Por Enio Klein, CEO da Doxa Advisers, professor de pós-graduação na Business School SP e especialista em transformação digital
Vivemos uma realidade em que os avanços tecnológicos passaram a pautar nosso comportamento e nossa sociedade. Uma era em que a tecnologia se transforma em hábito do nosso dia a dia. Somos uma sociedade em metamorfose, dentro de um casulo tecnológico global que muda nossa cultura de forma totalmente irreversível.
Nossa convivência social, e até profissional, não existe de forma plena sem a intervenção de ferramentas tecnológicas. Negócios são realizados através de plataformas e o smartphone é como se fosse uma extensão de nossa própria capacidade cognitiva e de execução, sem o qual não faríamos parte deste mundo conectado. Desde a escola até o governo. Todo o nosso relacionamento atual se dá através de plataformas em diversos níveis de intensidade e abrangência.

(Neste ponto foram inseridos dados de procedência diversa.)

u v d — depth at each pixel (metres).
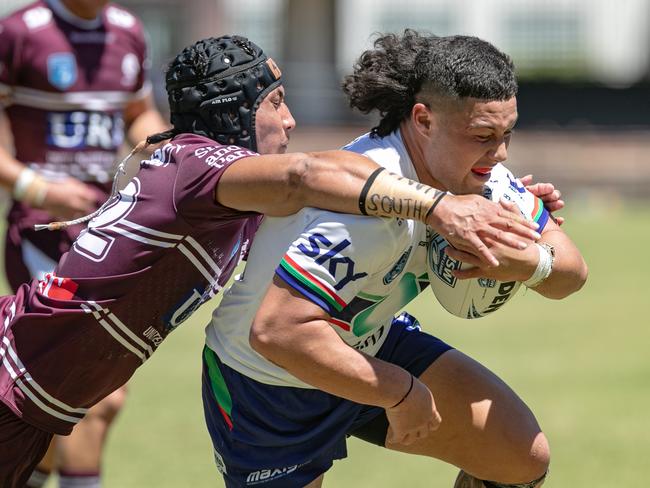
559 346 32.62
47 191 19.44
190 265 12.76
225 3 103.75
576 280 12.59
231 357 13.22
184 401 26.41
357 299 12.40
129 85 21.33
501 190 12.75
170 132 13.43
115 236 12.77
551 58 109.19
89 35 20.77
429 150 12.17
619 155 78.00
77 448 17.31
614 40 108.75
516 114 11.94
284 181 11.82
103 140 21.00
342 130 82.75
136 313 12.90
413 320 14.56
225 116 12.88
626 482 20.17
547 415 25.16
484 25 108.94
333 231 11.74
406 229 12.02
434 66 11.88
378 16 107.44
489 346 32.59
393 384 12.01
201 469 20.94
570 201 71.25
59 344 12.98
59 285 12.97
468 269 12.14
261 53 13.22
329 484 20.38
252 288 12.77
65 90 20.58
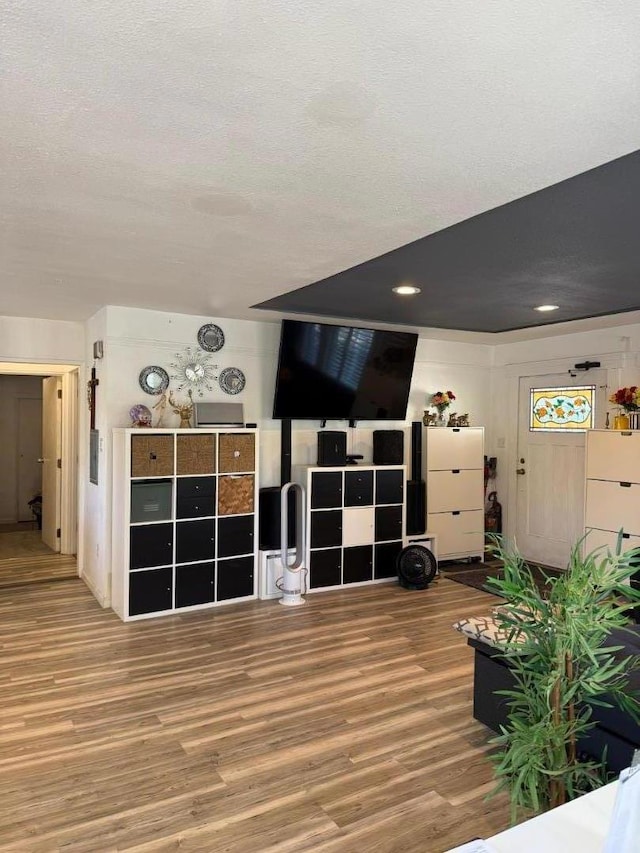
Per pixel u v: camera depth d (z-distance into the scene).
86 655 3.72
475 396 6.61
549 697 1.75
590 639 1.73
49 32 1.26
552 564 5.99
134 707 3.06
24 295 4.09
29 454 8.59
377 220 2.45
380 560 5.45
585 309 4.40
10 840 2.09
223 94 1.50
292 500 5.18
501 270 3.24
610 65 1.34
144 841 2.09
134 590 4.33
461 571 5.88
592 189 2.11
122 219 2.46
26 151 1.84
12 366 5.68
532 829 1.18
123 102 1.55
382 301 4.17
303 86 1.46
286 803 2.31
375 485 5.40
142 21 1.22
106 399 4.56
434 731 2.86
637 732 2.20
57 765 2.55
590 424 5.60
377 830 2.16
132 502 4.31
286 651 3.81
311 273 3.36
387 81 1.43
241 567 4.78
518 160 1.87
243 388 5.15
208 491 4.60
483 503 6.25
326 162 1.91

Me preocupa o oportunismo com o qual as novas necessidades e especialidades profissionais são tratadas e a mobilização de jovens para carreiras emergentes com promessas nem sempre factíveis ou mesmo verdadeiras. Parte dessa preocupação vem do fato de que precisamos ter meios consistentes e acessíveis para preparar esse contingente que, inevitavelmente, enfrentará uma realidade mais complexa do que simples redes sociais. Faculdades, institutos, cursos, enfim, mobilizam-se por oferecer capacitação.

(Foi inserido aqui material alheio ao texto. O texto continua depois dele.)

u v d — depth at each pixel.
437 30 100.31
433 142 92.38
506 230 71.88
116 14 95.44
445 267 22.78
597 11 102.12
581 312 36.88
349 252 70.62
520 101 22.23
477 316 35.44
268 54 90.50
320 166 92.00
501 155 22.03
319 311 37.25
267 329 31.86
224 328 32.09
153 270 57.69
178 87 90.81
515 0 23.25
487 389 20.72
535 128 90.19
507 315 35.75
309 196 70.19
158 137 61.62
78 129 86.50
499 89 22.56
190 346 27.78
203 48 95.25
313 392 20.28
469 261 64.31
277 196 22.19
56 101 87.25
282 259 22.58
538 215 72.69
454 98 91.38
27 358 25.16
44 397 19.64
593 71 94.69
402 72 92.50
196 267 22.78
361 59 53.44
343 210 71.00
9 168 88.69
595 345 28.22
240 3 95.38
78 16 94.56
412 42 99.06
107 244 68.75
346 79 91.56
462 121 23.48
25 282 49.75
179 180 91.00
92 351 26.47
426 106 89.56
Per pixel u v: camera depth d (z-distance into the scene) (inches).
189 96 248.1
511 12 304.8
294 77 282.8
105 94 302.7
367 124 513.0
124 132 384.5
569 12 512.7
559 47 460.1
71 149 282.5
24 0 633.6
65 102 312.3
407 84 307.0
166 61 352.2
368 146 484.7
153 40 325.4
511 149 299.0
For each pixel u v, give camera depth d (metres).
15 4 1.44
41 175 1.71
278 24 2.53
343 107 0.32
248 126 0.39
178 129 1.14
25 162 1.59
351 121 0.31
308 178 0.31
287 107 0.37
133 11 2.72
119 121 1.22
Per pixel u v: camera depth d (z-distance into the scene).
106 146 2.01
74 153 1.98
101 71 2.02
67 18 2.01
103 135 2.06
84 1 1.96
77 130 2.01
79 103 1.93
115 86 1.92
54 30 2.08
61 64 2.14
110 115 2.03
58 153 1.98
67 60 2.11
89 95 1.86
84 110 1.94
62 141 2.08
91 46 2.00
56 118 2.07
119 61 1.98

A capacitação, se estruturada de forma coerente, alinhada com os objetivos do mercado de trabalho – empresas e governo – é necessária para a construção e modernização do país sob o ponto de vista tecnológico. Precisamos de laboratórios, integração empresas-universidade, políticas públicas e tudo mais que permitirá sermos autossuficientes na geração de profissionais qualificados e prontos. Neste aspecto, estamos até caminhando, não da melhor forma nem com a intensidade que precisamos, mas estamos.
Mas capacitar não é único e talvez nem seja o principal entrave para que a tecnologia realmente agregue valor a nossa sociedade e modifique de forma positiva a nossa qualidade de vida. Enquanto outras perspectivas não forem levadas a sério em nosso país, a tecnologia ainda será coisa de especialistas em realidades vivas e distópicas. Em outras palavras: coisa para poucos. Para exemplificar, vi um post outro dia em uma rede social profissional, onde uma criança de talvez 14 anos estava em um showroom de um conhecido fabricante, usando um tablet em exposição para fazer um trabalho escolar, pois não possuía computador em casa.
Educar para o uso da tecnologia e a inclusão definitiva da internet e da tecnologia são duas dessas perspectivas sem as quais não teremos o futuro que merecemos. E não estou falando de educação de jovens e crianças. Mas de todos, inclusive idosos. De que adianta termos tecnologia abundante se as pessoas não sabem como usar? E usar não significa simplesmente saber “apertar os botões”, mas entender como usa, porque usa e, principalmente, estar a par de direitos e deveres no uso.
Saber respeitar as regras e leis e também exercer seus direitos nesse novo ambiente é tão importante quanto mexer em um smartphone ou postar em uma rede social. Estamos falando de educação, aquela que mexe com os hábitos, ensina e motiva o uso saudável, não somente capacitar. Só assim teremos pessoas que utilizarão as tecnologias de forma responsável e civilizada.
É necessário pensarmos em inclusão para que as tecnologias sejam úteis a toda a sociedade. Não adianta a mais avançada tecnologia ou inteligência artificial se somente uma camada da população tiver acesso aos seus benefícios. Estaremos (e acho que ainda estamos) promovendo mais uma vez uma distribuição de oportunidades e recursos de forma injusta. Iremos pagar um preço muito alto se continuarmos por esse caminho, como já pagamos hoje pela falta de distribuição de renda e oportunidades de educação por toda a sociedade.
Totalmente relacionada à educação, a inclusão permitirá que nossa sociedade possa usufruir das melhorias na qualidade de vida que as novas tecnologias permitem. Pessoalmente, ver o post que mencionei não me traz uma sensação boa. Pelo contrário, me lembra do desconforto que todos deveríamos sentir e como precisamos pensar em meios de incluir as pessoas para que o uso destes recursos não seja sinônimo de constrangimento.